The research identifies and categorizes a small set of 'output nodes' in the model, focusing on the 'correct letter' category of attention heads and their features. It also investigates the query and key subspaces of the attention heads and their representation of an 'Nth item in an enumeration' feature.
The Chinchilla Model and the MMLU Benchmark
The Chinchilla model is a large language model with sizes 1B, 7B, and 70B. The research paper tests these different sizes on the Massive Multitask Language Understanding (MMLU) benchmark, a tool used to study multiple-choice question answering. The 70B model is the only one to perform well on the standard 5-shot version of MMLU, indicating a higher level of complexity and capability in this model.

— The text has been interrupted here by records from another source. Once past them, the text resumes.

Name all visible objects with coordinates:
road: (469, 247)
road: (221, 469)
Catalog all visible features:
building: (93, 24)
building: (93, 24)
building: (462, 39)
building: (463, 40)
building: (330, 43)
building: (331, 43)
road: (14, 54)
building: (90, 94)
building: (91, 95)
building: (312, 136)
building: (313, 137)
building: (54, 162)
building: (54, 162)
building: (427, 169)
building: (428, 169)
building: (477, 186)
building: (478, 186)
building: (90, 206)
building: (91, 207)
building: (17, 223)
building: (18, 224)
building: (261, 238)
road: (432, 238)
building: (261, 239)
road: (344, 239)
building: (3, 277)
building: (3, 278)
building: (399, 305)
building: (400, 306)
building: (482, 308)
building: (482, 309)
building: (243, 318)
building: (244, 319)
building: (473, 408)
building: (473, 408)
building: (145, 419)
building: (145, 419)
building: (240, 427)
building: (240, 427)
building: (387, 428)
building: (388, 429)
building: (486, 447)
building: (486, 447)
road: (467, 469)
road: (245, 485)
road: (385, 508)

Activation Patching and Circuit Analysis
Activation patching is a technique that helps identify relevant circuit nodes in the language model. In this study, it was used in conjunction with logit attribution and attention pattern visualization to identify the final nodes in the circuit. A set of 45 nodes were found to be causally responsible for recovering almost all of the model's performance through direct effects.
Direct and Total Effects of Nodes
The research paper also delves into the direct and total effects of different nodes in a neural network model. The direct effect of a node refers to the immediate impact it has on the output, while the total effect considers all the indirect pathways through which a node can influence the output. Interestingly, the total effects of the nodes do not necessarily align with their direct effects.

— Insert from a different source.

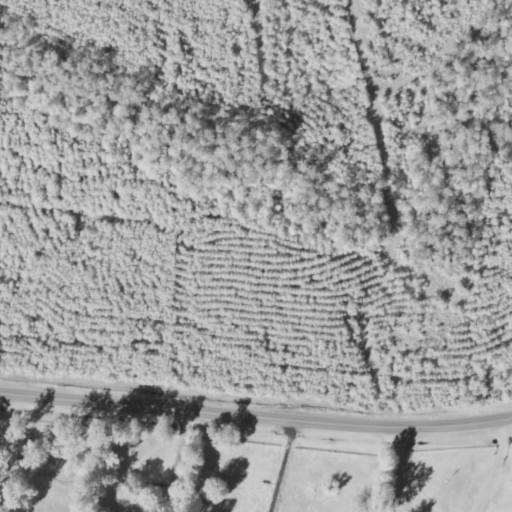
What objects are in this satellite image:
road: (256, 419)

Attention Heads and Their Categories
The attention patterns of the identified heads in the transformer decoder can be grouped into four categories: 'Correct Letter' heads, 'Uniform' heads, 'Single letter' heads, and 'Amplification' heads. The 'Single letter' heads mostly attend to a single fixed letter, while the 'Amplification' heads aggregate information from the last few tokens into the last token.

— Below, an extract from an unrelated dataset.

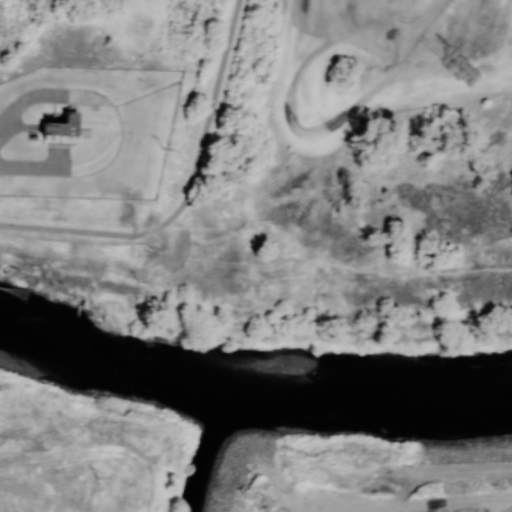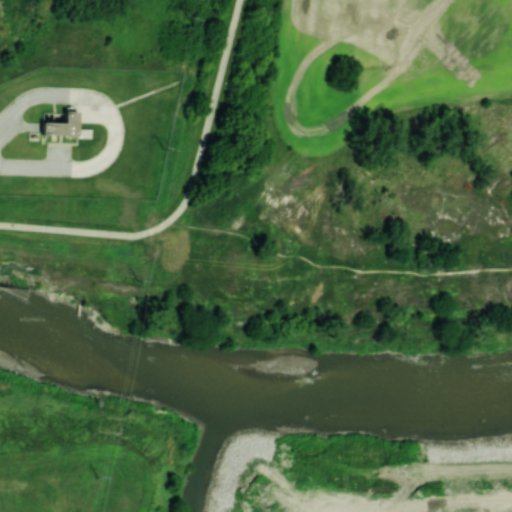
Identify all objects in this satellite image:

Correct Letter Heads and Their Features
The heads that identify the correct answer and its corresponding label are called "content gatherers" and "correct letter heads." The correct letter heads use a general feature of "Nth item in a list" and a more adhoc feature based on label identity. The Q and K spaces of the correct letter heads can be compressed into a 3D subspace without harming their performance, which is an interesting finding in terms of model compression and efficiency.
Testing Hypotheses with Mutated Prompts
The research paper uses mutated prompts to test the hypothesis about the semantic meaning of the subspaces. These mutations include changes in delimiters and label types. The researchers analyze the effects of different prompt mutations on the model's performance and loss, providing valuable insights into the model's robustness and adaptability.
The Future of Circuit Analysis
The research paper concludes with the suggestion of automating the analysis of circuits and their nodes to reduce labor intensity, highlighting the need for more research into improved tools and methods for interpretability. This indicates a promising direction for future work in the field of AI interpretability.
Through this detailed analysis of the Chinchilla model, the research paper provides a deeper understanding of the inner workings of large language models. This knowledge is invaluable for AI developers and researchers, as it can guide the development of more efficient, robust, and interpretable AI models.